— Lista de tarefas —
1. Liste as pessoas que, segundo o texto sobre o escotismo, foram escoteiras quando jovens.
2. Transcreva do texto sobre o escotismo o trecho que começa nas palavras "O que têm em" e termina depois de "três anos depois.".

— Trecho do texto —

Domingo, 19 de Novembro de 2017

Cem anos sempre alerta!

19 ABR 2010Por 07h:18
THIAGO ANDRADE

O que têm em comum o ex-presidente Juscelino Kubitschek, o escritor Fernando Sabino, a atriz Marieta Severo e o cineasta norte-americano Steven Spielberg? Todos foram escoteiros quando jovens. Neste ano, a instituição comemora seu centenário no Brasil e grupos do País inteiro preparam-se para as festividades. Além dos cem anos, os escoteiros de todo o mundo comemoram, na próxima sexta-feira (23), o Dia Mundial do Escotismo. Na Capital, o Horto Florestal receberá os grupos no sábado, para mostrar suas técnicas e o trabalho que desenvolvem. Criado na Inglaterra, com o primeiro acampamento sendo realizado em 1907 pelo general Robert S. S. Baden-Powell, o escotismo chegou ao Brasil por meio da Marinha de Guerra, três anos depois.

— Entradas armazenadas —

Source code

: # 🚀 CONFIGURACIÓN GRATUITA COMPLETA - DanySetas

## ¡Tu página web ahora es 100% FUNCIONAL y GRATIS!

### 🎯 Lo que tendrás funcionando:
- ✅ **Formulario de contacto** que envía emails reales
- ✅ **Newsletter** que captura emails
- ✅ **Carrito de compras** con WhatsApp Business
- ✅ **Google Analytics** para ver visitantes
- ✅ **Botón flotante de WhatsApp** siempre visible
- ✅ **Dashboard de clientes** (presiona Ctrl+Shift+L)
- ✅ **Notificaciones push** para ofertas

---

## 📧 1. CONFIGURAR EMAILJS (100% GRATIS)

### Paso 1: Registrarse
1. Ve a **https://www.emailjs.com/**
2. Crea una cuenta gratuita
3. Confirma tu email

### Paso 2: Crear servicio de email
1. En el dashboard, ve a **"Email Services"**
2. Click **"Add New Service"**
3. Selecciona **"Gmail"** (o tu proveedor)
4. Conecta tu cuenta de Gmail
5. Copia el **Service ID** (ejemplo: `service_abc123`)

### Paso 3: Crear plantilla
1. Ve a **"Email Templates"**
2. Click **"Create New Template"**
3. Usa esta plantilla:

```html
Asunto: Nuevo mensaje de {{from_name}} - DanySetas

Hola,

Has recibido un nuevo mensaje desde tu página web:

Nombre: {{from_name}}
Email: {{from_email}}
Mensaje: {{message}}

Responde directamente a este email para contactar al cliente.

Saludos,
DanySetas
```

— Respostas por tarefa —
1.
- Juscelino Kubitschek
- Fernando Sabino
- Marieta Severo
- Steven Spielberg

2.
O que têm em comum o ex-presidente Juscelino Kubitschek, o escritor Fernando Sabino, a atriz Marieta Severo e o cineasta norte-americano Steven Spielberg? Todos foram escoteiros quando jovens. Neste ano, a instituição comemora seu centenário no Brasil e grupos do País inteiro preparam-se para as festividades. Além dos cem anos, os escoteiros de todo o mundo comemoram, na próxima sexta-feira (23), o Dia Mundial do Escotismo. Na Capital, o Horto Florestal receberá os grupos no sábado, para mostrar suas técnicas e o trabalho que desenvolvem. Criado na Inglaterra, com o primeiro acampamento sendo realizado em 1907 pelo general Robert S. S. Baden-Powell, o escotismo chegou ao Brasil por meio da Marinha de Guerra, três anos depois.